Qari Asim, Imam of Makkah Mosque Leeds, added: “Overall, it was a fantastic event, bringing together people of different ages and backgrounds; Muslims, Christians, Jews and people of no faith to help the poor and the vulnerable in our society.
“100 crates of food and 150 toys were donated. People poured out their hearts and were very generous with their money and time. They made an effort to help each other.
“People came together to do something for our own city and the people in it.
“We started a collection a week in advance. On the day we had 30 volunteers that delivered food parcels and toys to various charities.
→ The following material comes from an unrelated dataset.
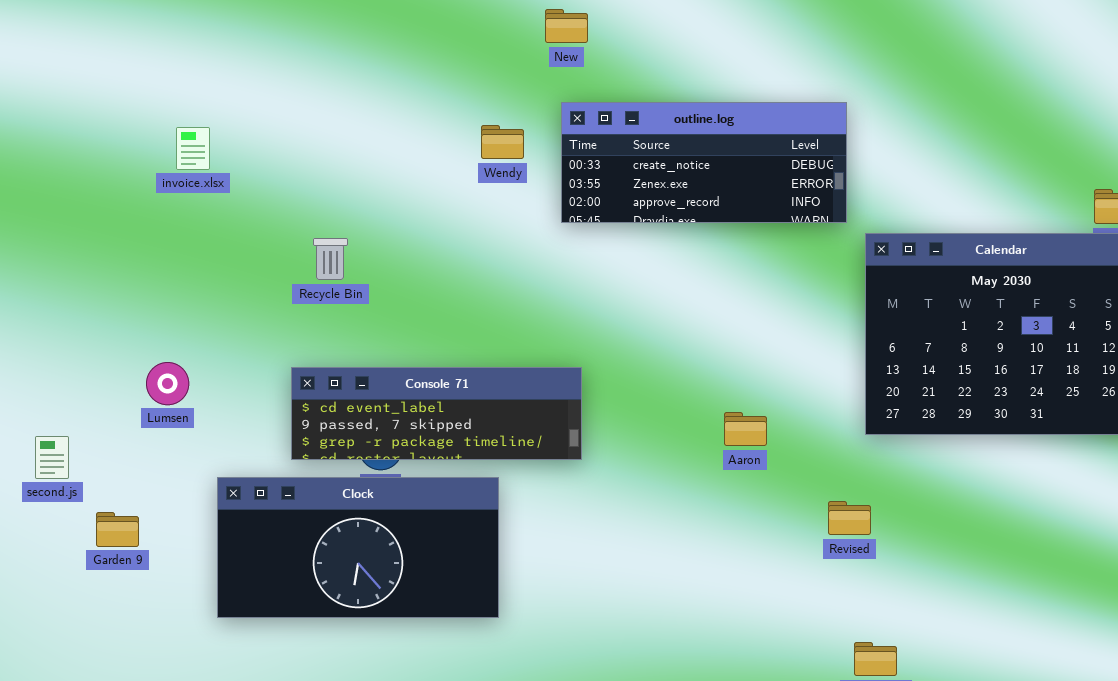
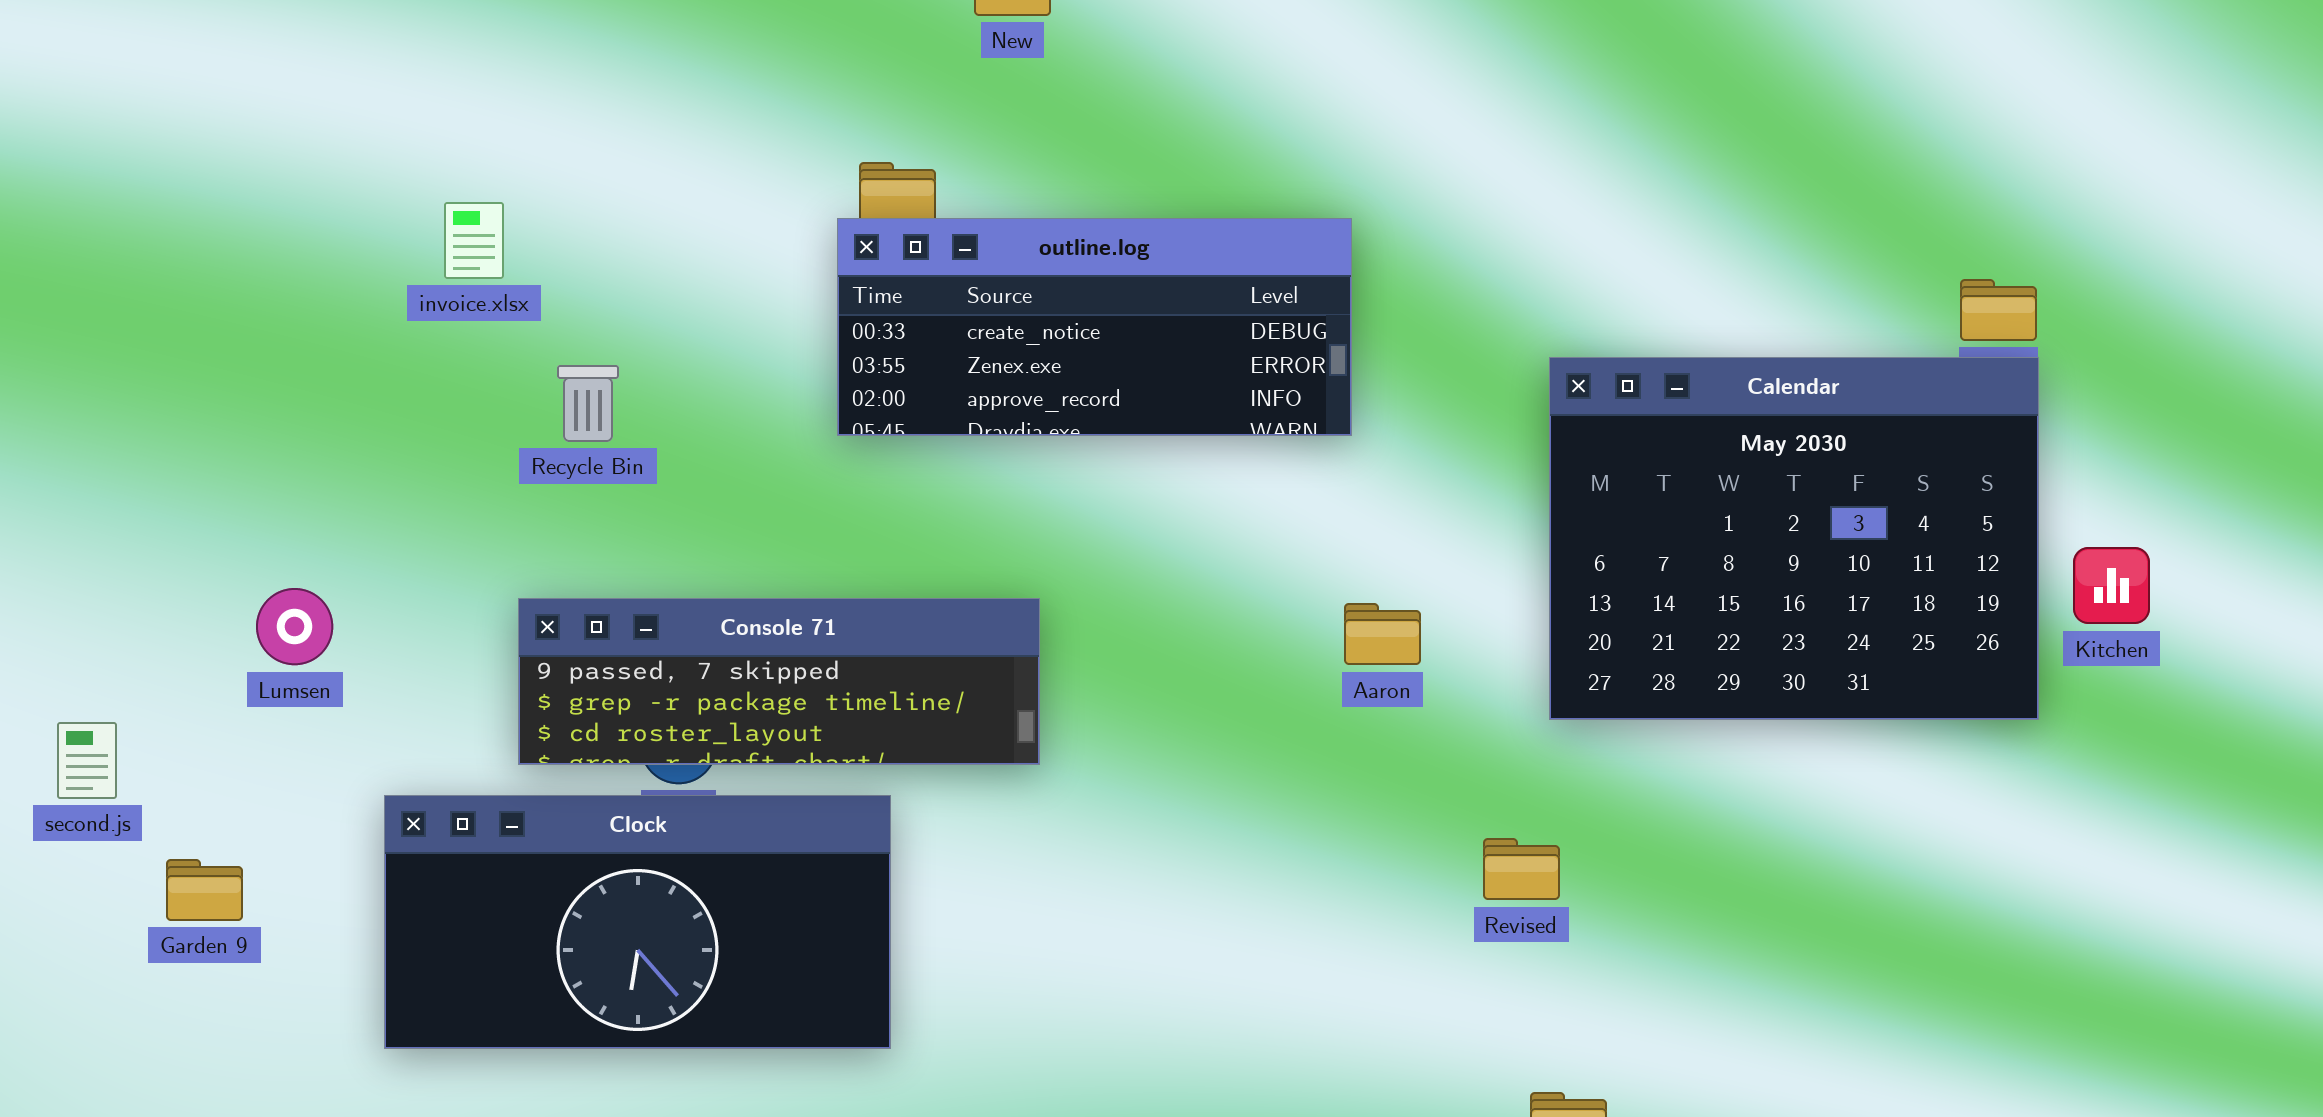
outline.log: [561,102,847,223] -> [837,218,1352,436], moved
invoice.xlsx: [176,127,210,170] -> [444,202,504,279], moved
Console 71: [291,367,582,460] -> [518,598,1040,765], scrolled down 1 row
Aaron: [724,412,767,446] -> [1344,603,1421,665], moved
“A stand out moment was the conversations that took place. People think that people of different faiths don’t get on, and that faith isn’t relevant to what our society needs, but faith has always been at the forefront of social action.
“Volunteers willingly came together to do something for their fellow human beings. It was in complete contrast to the carnage that happened in Brussels this week.”
The #SadaqaDayLeeds team was made up of Makkah Masjid Mosque in Hyde Park, Leeds Grand Mosque, Abu Huraira Mosque, Leeds Muslim Youth Forum, Baab-ul-Ilm, Leeds Muslim Youth Group, Hamara Healthy Living Centre and the Leeds Give A Gift project.